3 actions that aren’t being taken to stop the opioid epidemic
#1 Action Not Being Taken to Stop the Opioid Epidemic – Government action
Government is not doing enough to end the opioid epidemic, according to a CNN article interviewing Patrick Kennedy, who is on the US president’s opioid commission.
According to CNN, the work of the US president’s opioid commission is a “charade” and a “sham”:
“This and the administration’s other efforts to address the epidemic are tantamount to reshuffling chairs on the Titanic,” said Patrick Kennedy. “The [president’s] emergency declaration has accomplished little because there’s no funding behind it. You can’t expect to stem the tide of a public health crisis that is claiming over 64,000 lives per year without putting your money where your mouth is.”
#2 Action Not Being Taken to Stop the Opioid Epidemic – Use of alternative pain therapy
According to Fierce HealthCare, a program aimed at encouraging the use of alternative pain therapy has resulted in a significant decrease in the amount of opioids prescribed:
“A Colorado pilot aimed at encouraging emergency providers to use more alternatives to opioids led to significant decreases in opioid prescribing since its launch last year.
“The 10 pilot participants reduced opioid administration by 36% compared to the same time period in 2016, a reduction of 35,000 individual opioid administrations. In tandem, administrations of non-opioid alternatives increased by 31.4%.
#3 Action Not Being Taken to Stop the Opioid Epidemic – Holding the drug manufacturers responsible
Purdue Pharmaceuticals and other drug manufacturers have “built their empire with the lives of hundreds of thousands” and need to be held responsible for the opioid epidemic, according to photographer Nan Goldin, who has established a non-profit Prescription Addiction Intervention Now to fund addiction treatment and education
3 actions that are being taken to stop the opioid epidemic
#1 action being taken to stop the opioid epidemic – collect incidence data on respiratory compromise
In Utah, a Senate resolution aims to address post-operative deaths related to opioids by collecting data and formulating best practices to avoid these deaths.
The resolution is in response to the actions by Yvonne and Greg Gardner, who have been advocating for research into opioids’ fatal effects on breathing, after their 21-year old son, Stewart, died after being prescribed opioids following a tonsillectomy:
“Dr. Michael Catten, the ear, nose and throat specialist who performed Stewart’s tonsillectomy and prescribed opioids to handle the resulting pain, was rocked by his patient’s sudden passing. After examining the details surrounding Stewart’s death, Catten has previously said, he was alarmed as he concluded that the opioid he had prescribed him likely caused the young man’s sudden respiratory failure.”

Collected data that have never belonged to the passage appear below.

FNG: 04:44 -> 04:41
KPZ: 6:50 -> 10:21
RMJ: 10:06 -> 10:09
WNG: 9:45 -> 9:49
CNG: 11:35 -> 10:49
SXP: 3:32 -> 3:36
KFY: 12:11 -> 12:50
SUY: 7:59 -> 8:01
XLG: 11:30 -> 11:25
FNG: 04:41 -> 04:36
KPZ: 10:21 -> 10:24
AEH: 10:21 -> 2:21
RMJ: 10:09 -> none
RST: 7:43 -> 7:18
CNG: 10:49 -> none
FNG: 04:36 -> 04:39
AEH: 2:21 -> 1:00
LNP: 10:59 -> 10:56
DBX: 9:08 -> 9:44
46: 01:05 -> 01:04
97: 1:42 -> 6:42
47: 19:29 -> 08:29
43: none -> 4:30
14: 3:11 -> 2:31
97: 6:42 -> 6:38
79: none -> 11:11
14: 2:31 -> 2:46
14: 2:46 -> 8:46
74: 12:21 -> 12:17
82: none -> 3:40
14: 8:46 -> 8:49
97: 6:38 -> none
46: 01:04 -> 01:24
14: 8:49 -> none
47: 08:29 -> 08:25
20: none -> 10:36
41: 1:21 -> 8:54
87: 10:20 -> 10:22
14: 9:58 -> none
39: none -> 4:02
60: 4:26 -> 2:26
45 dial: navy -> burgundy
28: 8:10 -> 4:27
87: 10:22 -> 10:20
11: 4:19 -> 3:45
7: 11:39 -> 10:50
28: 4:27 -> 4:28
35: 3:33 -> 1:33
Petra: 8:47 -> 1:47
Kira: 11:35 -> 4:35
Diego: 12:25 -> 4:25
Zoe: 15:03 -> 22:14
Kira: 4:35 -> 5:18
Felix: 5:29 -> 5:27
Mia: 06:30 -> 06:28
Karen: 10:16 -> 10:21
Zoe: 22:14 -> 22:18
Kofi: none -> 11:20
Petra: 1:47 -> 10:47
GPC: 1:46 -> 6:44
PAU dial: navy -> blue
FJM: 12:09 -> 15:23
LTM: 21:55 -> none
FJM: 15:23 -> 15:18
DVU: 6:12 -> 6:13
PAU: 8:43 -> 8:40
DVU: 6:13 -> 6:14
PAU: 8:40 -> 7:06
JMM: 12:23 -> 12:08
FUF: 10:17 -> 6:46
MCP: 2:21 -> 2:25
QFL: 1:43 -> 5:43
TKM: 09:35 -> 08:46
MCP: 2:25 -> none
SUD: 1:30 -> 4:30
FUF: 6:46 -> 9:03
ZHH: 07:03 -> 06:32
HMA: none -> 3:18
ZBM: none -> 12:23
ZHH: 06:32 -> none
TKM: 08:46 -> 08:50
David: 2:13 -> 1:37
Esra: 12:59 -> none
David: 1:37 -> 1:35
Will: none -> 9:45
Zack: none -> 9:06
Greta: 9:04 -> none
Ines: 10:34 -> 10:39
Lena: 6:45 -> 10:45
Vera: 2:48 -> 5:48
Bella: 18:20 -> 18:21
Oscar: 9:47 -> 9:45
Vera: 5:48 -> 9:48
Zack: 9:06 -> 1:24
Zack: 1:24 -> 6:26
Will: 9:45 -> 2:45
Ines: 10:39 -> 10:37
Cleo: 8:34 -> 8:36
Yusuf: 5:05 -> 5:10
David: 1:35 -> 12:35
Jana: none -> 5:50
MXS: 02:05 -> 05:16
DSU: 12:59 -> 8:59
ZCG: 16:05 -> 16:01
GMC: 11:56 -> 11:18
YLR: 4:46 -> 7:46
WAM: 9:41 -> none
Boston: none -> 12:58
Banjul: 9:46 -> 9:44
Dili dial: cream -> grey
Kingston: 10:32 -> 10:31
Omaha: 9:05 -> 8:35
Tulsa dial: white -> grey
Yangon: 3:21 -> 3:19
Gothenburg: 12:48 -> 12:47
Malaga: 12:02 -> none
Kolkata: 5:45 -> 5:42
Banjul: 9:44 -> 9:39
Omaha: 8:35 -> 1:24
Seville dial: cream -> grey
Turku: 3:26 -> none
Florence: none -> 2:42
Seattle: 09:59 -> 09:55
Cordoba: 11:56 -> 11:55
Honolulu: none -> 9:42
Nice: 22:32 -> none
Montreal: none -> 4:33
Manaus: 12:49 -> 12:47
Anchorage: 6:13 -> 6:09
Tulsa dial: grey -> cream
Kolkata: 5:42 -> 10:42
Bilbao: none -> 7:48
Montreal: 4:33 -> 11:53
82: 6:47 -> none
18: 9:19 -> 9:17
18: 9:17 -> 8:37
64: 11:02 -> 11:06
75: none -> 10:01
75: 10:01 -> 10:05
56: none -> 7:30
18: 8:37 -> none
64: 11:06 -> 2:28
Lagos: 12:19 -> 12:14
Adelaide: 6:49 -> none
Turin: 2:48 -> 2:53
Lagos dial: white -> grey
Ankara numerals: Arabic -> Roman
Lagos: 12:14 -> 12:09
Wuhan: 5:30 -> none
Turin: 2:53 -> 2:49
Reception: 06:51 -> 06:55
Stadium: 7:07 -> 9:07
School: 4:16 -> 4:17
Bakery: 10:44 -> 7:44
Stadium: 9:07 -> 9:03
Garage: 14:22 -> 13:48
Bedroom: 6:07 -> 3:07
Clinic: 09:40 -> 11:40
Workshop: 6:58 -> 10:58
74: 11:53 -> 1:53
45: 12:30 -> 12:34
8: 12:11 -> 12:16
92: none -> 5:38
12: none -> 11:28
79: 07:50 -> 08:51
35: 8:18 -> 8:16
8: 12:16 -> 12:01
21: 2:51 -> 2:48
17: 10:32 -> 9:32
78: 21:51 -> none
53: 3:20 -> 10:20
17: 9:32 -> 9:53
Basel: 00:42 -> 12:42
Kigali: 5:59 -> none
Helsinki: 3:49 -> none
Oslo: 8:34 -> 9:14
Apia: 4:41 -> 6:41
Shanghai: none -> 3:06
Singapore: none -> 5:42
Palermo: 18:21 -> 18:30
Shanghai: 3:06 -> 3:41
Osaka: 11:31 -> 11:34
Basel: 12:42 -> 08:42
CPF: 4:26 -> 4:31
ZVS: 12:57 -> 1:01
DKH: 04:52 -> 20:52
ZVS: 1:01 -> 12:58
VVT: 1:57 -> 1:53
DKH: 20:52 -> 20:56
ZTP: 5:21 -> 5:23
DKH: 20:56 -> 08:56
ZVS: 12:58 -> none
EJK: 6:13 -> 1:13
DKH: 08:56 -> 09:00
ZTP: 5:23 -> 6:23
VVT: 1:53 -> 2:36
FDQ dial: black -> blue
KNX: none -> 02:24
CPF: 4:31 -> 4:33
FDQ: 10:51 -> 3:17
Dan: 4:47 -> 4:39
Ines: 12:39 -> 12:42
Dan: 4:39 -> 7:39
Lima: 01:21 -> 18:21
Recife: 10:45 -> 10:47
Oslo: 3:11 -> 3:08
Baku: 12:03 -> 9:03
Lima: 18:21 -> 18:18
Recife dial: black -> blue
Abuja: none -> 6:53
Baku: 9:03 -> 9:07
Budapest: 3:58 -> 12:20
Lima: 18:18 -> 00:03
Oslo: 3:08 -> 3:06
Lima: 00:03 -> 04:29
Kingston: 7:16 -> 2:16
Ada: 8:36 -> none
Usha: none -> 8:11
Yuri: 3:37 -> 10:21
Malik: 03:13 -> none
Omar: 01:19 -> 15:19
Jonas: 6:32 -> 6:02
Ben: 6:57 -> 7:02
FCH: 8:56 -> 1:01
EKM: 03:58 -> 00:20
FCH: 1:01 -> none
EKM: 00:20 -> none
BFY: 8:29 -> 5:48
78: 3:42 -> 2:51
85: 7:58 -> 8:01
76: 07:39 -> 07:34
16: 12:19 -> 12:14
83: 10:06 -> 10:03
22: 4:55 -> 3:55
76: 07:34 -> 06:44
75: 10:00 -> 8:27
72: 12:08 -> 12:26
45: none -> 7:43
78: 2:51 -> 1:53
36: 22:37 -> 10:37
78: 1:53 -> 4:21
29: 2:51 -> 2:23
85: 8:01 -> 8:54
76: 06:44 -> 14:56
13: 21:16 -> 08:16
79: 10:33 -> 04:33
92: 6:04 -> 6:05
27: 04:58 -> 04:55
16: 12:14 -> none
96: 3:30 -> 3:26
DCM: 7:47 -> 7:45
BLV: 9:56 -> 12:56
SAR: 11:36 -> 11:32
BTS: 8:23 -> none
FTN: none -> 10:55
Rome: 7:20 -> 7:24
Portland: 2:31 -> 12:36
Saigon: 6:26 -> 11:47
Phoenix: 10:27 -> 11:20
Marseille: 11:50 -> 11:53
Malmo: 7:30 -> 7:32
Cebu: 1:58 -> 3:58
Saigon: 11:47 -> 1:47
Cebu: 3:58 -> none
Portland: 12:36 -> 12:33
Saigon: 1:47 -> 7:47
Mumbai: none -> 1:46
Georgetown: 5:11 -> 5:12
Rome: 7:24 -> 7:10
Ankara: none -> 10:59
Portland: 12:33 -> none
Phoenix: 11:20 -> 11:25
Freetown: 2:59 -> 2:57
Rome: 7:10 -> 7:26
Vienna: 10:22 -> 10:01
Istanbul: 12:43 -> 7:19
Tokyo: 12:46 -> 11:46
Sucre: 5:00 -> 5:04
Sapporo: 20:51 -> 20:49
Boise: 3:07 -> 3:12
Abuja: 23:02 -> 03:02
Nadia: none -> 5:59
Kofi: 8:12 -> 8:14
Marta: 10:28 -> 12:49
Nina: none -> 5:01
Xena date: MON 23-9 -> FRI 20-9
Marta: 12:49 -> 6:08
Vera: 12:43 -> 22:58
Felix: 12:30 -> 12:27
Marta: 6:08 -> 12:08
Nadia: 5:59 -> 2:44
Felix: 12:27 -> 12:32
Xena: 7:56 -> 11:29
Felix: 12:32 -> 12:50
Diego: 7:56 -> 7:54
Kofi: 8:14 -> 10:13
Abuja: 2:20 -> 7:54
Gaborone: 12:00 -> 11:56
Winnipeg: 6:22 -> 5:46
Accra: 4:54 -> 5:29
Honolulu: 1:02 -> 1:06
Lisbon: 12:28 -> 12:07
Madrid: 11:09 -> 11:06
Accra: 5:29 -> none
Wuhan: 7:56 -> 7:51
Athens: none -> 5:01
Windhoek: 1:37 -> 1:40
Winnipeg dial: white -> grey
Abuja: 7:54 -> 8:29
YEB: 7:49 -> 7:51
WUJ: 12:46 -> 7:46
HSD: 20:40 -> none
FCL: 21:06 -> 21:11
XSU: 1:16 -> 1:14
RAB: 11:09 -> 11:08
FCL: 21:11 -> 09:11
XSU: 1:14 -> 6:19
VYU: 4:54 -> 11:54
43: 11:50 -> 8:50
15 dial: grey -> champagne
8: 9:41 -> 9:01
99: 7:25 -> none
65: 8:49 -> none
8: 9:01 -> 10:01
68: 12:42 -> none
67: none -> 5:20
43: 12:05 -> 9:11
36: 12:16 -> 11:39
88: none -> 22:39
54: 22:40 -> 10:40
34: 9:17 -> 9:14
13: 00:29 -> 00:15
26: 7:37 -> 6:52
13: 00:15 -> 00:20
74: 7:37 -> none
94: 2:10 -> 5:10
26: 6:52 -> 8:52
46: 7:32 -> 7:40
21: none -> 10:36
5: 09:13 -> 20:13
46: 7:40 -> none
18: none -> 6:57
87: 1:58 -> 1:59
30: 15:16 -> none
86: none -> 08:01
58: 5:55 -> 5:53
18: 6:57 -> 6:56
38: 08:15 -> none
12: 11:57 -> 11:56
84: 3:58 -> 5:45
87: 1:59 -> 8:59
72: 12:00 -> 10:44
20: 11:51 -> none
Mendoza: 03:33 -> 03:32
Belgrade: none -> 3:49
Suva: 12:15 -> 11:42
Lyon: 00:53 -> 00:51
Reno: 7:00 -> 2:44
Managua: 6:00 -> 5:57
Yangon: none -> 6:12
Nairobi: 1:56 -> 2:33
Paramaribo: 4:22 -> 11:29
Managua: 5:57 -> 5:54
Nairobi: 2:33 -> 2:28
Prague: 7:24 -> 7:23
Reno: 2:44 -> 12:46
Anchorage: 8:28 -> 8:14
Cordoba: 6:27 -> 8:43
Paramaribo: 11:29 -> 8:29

#2 action being taken to stop the opioid epidemic – engage pharmacists in the fight
Pharmacist can play a unique role in stopping the opioid epidemic. As Brittany Johnson, PharmD writes in her article, “Pharmacists’ Role in the Management of Perioperative Analgesia:”
“Pharmacists’ specialized training in pharmacotherapy makes them uniquely suited to effectively manage a patient’s pain, which often requires a combination of adjuvant therapy and opioids.”
On February 1, the Physician-Patient Alliance for Health & Safety will be releasing a clinical education podcast with Steven Meisel, PharmD, who is Patient Safety Expert at the IHI (the Institute for Healthcare Improvement) and is also Director of Medication Safety at Fairview Health Services in Minneapolis. Steve will be talking what hospital pharmacists can do to prevent opioid-related adverse events and patient deaths. Hospital pharmacists receive orders to fill prescriptions for opioids from units and doctors throughout the hospital, so pharmacists are in a unique position to prevent potential adverse events from occurring throughout the healthcare facility. To be notified of the podcast’s release, please sign up at the PPAHS YouTube channel by clicking here.
#3 action that should taken to stop the opioid epidemic – consider the impact on patients of opioid-limiting legiations
Legislation to limit opioid prescriptions is moving swiftly through the political process. However, the impact that this may have on patients may not have been adequately considered:
“We get a lot of really badly injured patients,” Dr. Hank Hutchinson, medical director of orthopedic trauma at Tallahassee Memorial Hospital, told lawmakers. “I think putting a strict day limit on prescriptions is really bad for our patients.”